[Opening ENTRIES SHOWN section]
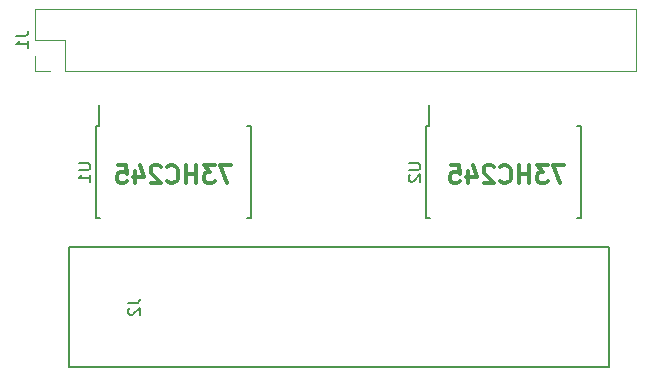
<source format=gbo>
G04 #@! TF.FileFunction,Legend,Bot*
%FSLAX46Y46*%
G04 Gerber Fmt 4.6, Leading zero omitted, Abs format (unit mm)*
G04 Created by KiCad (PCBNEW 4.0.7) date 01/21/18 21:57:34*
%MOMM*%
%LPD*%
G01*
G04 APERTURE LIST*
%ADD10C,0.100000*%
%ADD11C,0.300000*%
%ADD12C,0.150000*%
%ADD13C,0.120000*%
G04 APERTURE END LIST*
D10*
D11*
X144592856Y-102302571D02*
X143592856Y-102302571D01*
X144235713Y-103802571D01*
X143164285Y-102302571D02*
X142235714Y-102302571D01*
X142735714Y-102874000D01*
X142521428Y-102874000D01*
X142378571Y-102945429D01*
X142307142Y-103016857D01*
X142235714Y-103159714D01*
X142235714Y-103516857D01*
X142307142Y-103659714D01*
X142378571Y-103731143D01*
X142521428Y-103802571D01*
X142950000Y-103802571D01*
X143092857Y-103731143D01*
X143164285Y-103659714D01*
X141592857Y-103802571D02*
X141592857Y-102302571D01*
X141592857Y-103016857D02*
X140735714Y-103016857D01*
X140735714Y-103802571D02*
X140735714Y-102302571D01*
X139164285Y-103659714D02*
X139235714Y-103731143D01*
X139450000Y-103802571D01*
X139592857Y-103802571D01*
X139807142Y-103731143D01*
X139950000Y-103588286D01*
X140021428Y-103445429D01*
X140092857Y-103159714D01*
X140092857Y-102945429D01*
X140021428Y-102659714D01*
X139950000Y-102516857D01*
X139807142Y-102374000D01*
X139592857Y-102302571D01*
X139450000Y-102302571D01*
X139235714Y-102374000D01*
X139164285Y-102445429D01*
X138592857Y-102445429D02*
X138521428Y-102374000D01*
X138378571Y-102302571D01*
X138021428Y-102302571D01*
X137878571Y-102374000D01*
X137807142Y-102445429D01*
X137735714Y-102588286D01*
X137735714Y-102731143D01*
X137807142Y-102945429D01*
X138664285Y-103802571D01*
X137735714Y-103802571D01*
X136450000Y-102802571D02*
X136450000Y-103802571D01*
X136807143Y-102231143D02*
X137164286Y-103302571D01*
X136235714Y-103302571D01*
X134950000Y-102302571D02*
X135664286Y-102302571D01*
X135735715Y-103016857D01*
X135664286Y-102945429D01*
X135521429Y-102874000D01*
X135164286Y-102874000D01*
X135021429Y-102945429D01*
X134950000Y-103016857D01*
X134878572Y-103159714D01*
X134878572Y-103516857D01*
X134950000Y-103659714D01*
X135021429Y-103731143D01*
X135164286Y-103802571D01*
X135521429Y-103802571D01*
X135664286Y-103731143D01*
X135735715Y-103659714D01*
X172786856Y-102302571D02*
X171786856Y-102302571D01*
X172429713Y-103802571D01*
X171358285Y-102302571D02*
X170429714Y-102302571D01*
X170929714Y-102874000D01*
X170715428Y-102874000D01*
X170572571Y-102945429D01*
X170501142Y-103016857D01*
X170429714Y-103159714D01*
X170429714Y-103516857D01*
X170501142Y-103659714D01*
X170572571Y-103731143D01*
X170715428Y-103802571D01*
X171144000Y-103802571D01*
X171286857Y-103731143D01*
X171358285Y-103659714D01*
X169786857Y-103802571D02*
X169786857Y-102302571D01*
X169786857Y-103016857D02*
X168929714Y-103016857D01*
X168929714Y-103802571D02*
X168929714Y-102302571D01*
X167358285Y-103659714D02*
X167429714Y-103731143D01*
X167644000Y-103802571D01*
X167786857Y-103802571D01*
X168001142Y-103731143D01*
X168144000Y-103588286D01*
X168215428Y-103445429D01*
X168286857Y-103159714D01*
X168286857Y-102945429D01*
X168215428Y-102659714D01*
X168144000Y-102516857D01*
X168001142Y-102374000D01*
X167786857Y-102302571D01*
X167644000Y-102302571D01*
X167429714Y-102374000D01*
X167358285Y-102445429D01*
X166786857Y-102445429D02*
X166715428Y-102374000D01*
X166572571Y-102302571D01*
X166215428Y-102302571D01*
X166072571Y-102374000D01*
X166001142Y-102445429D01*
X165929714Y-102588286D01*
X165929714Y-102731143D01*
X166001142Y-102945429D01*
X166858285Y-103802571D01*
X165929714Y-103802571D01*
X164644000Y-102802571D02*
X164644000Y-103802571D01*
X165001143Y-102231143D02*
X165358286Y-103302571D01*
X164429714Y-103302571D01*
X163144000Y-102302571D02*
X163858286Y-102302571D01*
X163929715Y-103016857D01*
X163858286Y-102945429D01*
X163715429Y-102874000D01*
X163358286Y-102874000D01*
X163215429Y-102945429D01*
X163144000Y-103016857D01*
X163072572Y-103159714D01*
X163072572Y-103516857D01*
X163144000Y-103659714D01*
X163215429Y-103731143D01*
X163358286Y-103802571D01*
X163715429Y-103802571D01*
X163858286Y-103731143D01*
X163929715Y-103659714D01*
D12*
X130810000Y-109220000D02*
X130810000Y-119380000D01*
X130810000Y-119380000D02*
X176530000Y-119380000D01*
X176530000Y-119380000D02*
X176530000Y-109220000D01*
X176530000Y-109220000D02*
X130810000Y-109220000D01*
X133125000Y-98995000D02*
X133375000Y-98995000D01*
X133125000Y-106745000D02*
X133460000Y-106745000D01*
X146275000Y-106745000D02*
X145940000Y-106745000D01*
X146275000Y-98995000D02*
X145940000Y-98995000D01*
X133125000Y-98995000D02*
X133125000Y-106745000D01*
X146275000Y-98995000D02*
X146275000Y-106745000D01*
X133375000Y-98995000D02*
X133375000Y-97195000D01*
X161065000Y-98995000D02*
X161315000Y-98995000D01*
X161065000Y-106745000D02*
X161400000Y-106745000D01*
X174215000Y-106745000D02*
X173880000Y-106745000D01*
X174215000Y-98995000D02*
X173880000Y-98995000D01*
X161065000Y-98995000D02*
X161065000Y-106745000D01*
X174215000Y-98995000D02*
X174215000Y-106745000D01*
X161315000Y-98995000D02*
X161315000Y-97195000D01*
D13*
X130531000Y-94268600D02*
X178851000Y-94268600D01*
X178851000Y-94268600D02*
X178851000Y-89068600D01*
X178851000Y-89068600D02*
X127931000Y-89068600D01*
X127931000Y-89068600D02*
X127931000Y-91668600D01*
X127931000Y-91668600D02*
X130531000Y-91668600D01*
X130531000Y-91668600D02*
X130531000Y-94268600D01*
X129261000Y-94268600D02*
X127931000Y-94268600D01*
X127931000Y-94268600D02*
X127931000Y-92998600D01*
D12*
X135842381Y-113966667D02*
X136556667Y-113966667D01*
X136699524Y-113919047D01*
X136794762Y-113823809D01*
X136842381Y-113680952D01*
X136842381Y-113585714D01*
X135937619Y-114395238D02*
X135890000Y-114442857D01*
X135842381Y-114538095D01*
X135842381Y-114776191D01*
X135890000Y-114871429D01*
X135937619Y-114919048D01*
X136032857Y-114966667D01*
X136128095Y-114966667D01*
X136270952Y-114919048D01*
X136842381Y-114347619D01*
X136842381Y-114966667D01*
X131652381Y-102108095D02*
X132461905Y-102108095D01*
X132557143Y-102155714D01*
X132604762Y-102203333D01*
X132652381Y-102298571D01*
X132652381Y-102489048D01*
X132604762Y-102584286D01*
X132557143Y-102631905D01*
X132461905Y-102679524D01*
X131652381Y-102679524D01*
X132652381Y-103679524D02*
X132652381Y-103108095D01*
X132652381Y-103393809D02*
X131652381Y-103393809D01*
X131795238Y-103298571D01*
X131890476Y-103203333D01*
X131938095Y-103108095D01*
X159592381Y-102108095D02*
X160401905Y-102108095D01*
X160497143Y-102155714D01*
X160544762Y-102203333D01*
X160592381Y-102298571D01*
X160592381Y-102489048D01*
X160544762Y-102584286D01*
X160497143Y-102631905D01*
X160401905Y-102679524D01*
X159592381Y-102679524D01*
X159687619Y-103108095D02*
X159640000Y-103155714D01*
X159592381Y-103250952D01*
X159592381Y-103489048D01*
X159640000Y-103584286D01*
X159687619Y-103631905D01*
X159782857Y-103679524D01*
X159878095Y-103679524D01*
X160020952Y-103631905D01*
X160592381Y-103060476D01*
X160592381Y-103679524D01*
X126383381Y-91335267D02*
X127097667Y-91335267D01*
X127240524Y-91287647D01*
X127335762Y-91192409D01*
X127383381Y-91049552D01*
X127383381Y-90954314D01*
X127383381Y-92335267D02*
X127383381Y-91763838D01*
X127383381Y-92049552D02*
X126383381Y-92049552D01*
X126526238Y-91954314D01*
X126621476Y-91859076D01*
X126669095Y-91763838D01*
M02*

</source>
[Closing ENTRIES SHOWN section]
[Opening ENTRIES SHOWN section]
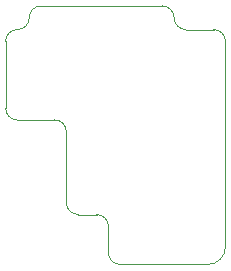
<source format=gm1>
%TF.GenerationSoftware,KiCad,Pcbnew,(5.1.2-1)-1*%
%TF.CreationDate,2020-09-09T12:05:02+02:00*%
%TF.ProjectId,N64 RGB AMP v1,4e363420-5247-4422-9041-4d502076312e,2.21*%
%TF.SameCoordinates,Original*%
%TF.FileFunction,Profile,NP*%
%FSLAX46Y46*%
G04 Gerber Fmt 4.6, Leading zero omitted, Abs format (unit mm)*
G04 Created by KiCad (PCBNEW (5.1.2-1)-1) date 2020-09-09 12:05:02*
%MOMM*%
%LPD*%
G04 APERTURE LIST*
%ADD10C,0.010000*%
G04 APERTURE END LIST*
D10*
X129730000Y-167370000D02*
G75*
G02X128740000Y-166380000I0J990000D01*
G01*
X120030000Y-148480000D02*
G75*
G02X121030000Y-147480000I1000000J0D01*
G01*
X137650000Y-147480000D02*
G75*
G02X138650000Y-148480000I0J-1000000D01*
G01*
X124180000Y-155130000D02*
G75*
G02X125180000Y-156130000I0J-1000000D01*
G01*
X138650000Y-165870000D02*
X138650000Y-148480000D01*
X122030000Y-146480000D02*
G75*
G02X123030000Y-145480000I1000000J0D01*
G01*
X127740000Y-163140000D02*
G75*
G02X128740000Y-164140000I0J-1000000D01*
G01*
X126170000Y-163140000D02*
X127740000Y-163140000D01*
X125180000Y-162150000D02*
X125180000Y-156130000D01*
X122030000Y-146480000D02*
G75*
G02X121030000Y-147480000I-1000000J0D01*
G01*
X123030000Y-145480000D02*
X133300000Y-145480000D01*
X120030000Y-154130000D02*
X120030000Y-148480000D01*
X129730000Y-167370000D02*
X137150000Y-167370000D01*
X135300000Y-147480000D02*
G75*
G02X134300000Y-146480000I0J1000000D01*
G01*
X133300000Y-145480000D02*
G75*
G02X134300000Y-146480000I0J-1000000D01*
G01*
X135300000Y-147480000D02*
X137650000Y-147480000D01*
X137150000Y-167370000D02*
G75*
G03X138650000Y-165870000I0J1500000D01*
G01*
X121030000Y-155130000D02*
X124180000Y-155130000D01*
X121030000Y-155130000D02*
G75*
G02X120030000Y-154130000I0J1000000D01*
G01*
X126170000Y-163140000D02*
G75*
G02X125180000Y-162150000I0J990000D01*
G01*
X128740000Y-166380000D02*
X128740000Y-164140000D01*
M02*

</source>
[Closing ENTRIES SHOWN section]
### INSTRUCTIONS FOR THE TASK
From the records above, quote only the lines running from the line with "X168286857Y-102945429D01*" to the line with "X166572571Y-102302571D01*", both lines included.

### EXERCISE RESPONSE
X168286857Y-102945429D01*
X168215428Y-102659714D01*
X168144000Y-102516857D01*
X168001142Y-102374000D01*
X167786857Y-102302571D01*
X167644000Y-102302571D01*
X167429714Y-102374000D01*
X167358285Y-102445429D01*
X166786857Y-102445429D02*
X166715428Y-102374000D01*
X166572571Y-102302571D01*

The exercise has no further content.